Meanwhile, The Legitimate Grievance caller is the opposite of The Offloader because these callers have real concerns. The company or product has failed the customer in some way, and there’s a risk that they might publicize their grievances online, especially if the customer support call isn’t handled well. In these situations, it’s best to call over the call center manager so they can take the lead, while offering empathetic phrases such as “Thank you so much for your patience, Sir/Ma’am…” and “I will action this for you right away…” and “I’m so sorry to hear about this, Sir/Ma’am…”
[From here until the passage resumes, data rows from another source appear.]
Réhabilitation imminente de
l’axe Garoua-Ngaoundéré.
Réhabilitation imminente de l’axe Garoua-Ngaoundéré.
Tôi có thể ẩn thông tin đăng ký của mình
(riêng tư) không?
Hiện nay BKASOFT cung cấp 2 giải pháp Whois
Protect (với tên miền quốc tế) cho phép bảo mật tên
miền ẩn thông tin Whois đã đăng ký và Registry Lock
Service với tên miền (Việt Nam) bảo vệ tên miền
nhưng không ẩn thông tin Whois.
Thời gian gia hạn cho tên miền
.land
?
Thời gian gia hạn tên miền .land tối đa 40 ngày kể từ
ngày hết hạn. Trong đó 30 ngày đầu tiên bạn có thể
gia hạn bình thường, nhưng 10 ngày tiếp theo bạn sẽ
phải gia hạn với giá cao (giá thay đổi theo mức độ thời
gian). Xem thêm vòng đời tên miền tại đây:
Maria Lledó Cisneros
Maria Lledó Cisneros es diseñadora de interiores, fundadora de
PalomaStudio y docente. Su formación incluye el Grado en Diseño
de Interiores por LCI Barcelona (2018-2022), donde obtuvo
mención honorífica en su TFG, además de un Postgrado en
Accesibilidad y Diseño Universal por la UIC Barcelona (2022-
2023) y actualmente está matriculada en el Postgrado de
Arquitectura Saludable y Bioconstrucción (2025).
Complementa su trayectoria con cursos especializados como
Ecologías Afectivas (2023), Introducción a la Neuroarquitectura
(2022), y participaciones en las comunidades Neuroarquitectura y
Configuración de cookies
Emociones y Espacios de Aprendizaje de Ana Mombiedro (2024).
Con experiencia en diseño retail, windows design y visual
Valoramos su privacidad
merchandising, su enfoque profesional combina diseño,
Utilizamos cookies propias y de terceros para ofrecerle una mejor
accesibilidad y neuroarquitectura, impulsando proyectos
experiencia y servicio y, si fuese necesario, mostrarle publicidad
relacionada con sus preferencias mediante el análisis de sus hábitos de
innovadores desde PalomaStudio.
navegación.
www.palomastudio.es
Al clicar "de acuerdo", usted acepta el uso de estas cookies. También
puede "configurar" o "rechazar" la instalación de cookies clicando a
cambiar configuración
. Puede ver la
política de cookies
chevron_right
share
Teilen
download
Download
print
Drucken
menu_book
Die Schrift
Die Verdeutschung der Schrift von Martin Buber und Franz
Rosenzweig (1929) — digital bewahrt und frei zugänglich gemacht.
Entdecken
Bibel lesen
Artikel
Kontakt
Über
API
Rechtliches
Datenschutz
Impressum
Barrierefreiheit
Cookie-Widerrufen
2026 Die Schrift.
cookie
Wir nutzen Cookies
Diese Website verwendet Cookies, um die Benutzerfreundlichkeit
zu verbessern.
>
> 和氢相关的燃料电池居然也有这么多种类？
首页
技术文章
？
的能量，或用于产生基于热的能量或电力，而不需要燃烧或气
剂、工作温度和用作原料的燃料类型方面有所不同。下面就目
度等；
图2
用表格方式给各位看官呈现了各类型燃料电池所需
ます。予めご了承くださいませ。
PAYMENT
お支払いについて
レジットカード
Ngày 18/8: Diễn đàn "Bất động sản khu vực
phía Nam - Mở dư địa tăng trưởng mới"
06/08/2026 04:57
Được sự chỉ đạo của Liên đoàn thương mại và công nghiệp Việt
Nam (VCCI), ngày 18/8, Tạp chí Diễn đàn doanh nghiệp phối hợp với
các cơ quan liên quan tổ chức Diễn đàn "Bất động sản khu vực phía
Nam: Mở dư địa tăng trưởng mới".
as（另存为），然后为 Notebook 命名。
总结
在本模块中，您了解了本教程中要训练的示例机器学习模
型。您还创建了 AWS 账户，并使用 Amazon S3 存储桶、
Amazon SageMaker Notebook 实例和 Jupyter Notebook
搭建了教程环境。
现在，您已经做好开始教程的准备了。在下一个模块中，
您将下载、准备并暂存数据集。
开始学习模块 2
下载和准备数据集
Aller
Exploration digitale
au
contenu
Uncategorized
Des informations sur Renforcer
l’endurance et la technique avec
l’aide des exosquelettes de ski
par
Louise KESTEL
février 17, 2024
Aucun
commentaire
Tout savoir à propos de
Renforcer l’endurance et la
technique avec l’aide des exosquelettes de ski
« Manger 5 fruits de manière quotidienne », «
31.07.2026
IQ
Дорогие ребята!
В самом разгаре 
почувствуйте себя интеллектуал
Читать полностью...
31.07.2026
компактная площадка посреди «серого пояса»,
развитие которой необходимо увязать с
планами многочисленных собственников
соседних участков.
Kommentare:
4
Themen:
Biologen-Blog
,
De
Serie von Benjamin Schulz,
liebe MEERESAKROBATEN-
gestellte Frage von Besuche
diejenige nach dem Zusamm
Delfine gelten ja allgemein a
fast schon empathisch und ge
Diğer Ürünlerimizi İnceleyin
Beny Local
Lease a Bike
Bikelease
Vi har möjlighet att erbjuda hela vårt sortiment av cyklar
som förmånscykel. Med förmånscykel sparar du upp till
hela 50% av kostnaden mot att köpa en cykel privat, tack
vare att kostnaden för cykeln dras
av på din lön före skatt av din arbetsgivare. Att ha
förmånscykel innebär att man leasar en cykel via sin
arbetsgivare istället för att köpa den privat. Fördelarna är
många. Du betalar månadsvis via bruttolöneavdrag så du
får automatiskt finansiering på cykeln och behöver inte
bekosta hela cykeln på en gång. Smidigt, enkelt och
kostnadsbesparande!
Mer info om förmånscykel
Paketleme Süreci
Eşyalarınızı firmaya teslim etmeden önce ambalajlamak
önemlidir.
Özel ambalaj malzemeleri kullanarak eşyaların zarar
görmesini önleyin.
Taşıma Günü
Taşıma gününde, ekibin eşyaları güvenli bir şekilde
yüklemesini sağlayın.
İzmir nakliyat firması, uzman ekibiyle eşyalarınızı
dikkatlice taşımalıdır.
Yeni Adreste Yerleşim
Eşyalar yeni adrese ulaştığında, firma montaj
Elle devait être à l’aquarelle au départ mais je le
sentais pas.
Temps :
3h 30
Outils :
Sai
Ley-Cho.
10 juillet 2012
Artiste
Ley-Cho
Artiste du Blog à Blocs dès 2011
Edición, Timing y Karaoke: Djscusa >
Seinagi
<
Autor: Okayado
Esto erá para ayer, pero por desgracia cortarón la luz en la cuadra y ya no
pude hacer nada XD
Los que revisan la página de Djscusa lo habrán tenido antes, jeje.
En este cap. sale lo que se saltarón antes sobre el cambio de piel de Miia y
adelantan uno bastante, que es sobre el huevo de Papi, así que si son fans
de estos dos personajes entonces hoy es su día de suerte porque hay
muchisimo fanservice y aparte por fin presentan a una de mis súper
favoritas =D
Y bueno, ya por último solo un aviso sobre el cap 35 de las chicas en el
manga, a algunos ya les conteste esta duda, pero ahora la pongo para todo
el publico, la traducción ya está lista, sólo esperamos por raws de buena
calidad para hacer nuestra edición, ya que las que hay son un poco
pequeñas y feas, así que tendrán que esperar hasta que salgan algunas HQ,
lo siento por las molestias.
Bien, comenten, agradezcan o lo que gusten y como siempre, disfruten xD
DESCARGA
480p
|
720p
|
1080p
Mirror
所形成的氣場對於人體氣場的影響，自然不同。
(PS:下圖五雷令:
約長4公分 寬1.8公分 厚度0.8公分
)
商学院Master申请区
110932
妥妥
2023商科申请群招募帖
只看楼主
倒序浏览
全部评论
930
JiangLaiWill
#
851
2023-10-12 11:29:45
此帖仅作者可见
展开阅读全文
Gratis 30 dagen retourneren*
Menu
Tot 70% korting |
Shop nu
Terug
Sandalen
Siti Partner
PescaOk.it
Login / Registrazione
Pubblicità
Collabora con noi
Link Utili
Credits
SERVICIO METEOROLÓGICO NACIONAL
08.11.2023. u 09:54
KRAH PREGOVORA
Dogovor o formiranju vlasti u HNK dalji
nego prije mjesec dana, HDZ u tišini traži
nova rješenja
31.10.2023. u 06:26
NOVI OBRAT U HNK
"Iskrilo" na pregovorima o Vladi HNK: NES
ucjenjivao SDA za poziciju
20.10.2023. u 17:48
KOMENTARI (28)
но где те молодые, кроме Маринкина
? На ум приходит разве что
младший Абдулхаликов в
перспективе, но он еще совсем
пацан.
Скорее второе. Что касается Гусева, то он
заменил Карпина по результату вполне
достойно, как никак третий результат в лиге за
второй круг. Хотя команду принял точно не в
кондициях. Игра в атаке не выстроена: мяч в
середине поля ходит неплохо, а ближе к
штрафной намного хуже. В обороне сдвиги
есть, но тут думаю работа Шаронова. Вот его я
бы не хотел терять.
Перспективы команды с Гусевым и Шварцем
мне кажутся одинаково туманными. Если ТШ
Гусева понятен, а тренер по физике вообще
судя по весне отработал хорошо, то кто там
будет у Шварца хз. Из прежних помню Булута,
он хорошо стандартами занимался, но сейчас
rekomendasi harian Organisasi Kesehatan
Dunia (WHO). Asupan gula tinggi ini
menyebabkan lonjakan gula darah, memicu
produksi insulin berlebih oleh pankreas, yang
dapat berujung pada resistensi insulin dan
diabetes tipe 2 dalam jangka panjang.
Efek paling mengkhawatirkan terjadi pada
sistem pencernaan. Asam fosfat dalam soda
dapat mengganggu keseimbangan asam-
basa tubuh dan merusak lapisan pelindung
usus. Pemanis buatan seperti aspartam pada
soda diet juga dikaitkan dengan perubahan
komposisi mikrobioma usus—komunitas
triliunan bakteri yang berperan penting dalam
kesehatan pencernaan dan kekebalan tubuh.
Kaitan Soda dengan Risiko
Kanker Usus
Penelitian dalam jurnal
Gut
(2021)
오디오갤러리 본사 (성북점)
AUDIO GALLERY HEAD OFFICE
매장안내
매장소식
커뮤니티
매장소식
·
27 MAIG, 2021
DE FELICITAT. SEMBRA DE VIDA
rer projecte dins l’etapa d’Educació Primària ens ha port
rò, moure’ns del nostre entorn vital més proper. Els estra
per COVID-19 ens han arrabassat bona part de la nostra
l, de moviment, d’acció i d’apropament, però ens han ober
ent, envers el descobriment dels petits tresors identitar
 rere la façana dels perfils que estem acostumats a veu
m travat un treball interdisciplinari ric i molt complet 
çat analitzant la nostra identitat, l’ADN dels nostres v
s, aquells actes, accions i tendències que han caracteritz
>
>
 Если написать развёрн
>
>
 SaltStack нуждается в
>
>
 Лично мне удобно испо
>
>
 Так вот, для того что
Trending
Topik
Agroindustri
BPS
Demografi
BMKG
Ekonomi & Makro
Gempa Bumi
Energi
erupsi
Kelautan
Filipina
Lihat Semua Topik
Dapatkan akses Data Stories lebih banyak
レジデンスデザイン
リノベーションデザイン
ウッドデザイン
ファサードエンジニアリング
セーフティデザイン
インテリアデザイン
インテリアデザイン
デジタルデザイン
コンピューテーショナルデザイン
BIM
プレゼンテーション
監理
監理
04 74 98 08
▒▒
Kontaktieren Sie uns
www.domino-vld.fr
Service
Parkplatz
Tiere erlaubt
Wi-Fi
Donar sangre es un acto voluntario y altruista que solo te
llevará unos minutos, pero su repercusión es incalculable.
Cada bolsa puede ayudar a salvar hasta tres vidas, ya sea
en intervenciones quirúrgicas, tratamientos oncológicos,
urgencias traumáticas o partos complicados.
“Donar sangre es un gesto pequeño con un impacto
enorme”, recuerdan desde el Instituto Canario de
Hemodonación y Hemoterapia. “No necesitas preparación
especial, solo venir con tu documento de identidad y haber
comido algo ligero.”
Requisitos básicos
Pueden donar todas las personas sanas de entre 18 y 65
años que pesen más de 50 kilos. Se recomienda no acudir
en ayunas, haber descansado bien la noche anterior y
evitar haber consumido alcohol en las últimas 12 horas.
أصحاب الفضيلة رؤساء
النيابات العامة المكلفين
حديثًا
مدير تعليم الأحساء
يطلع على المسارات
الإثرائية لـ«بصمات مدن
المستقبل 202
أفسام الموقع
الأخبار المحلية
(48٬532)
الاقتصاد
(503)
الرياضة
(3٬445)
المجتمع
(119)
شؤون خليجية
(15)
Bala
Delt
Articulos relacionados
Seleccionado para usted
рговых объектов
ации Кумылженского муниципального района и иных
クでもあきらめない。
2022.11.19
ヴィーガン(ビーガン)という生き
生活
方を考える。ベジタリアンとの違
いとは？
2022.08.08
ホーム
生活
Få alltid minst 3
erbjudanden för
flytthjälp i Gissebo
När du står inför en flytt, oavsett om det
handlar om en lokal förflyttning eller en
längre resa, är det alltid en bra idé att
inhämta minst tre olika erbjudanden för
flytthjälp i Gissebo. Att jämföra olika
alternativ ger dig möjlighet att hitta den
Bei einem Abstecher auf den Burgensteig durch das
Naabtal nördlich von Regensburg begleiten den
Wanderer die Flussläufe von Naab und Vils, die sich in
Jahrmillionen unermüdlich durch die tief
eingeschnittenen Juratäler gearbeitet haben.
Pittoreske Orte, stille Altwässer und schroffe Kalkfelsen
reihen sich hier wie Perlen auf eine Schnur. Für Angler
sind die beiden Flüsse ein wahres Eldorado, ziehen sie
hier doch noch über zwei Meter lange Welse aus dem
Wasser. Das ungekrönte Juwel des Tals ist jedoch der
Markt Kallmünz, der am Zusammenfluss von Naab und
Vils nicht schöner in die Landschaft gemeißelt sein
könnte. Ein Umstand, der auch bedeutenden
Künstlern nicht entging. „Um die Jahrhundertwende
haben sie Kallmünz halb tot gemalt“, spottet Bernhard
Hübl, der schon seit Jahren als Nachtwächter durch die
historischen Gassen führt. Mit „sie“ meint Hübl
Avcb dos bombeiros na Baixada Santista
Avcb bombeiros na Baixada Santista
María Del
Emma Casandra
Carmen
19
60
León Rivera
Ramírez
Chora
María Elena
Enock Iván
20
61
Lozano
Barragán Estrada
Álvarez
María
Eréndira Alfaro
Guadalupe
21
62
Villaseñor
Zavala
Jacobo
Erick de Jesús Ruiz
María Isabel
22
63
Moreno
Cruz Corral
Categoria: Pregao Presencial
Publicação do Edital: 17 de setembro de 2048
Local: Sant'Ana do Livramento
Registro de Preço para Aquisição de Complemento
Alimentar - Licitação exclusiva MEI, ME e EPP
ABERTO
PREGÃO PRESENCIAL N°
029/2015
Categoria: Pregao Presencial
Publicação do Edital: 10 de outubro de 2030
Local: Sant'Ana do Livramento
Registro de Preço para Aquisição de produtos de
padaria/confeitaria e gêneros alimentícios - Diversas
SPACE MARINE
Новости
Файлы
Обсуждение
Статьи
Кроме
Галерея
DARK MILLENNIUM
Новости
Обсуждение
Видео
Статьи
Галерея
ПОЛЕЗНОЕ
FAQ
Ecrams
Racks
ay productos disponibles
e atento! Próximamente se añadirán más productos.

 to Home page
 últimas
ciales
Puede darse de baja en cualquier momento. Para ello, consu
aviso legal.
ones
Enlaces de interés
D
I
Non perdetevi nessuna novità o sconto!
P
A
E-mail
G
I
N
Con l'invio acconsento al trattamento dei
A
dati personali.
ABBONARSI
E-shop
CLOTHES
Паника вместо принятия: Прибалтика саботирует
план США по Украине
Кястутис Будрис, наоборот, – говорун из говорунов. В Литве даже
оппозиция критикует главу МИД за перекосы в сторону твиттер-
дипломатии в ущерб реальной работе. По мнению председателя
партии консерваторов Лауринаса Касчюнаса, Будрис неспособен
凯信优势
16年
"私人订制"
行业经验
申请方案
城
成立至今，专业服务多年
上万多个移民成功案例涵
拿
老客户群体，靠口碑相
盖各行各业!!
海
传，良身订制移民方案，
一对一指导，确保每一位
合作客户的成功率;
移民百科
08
Next up, we have The Threat-Maker, who seeks to get the results they want by emotional or even physical intimidation. It’s important for agents to remember that the vast majority of these threats are empty, but that doesn’t make listening to them any easier. When dealing with these callers, agents have to stay their course. Don’t make promises to appease them, and try not to let them get to your head. Agents need to walk a fine line between staying firm and remaining sympathetic to whatever the problem is (after all, they’re still customers. No matter how rude they are). Helpful phrases here are all about getting the caller off the phone as quickly as possible: “For the quickest resolution, I would request you to…” and ““I recommend that you (insert action here), Sir/Madam, so that I can take further action without delay.”
Call Centre Helper cites various other types of angry callers as well but, in my opinion, these three are the worst. At the end of the day, though, they’re all still customers, and it’s important to try to help them in any way possible. However, if anyone ever becomes too abusive or unreasonable, agents should know that they can turn to their call center managers for support.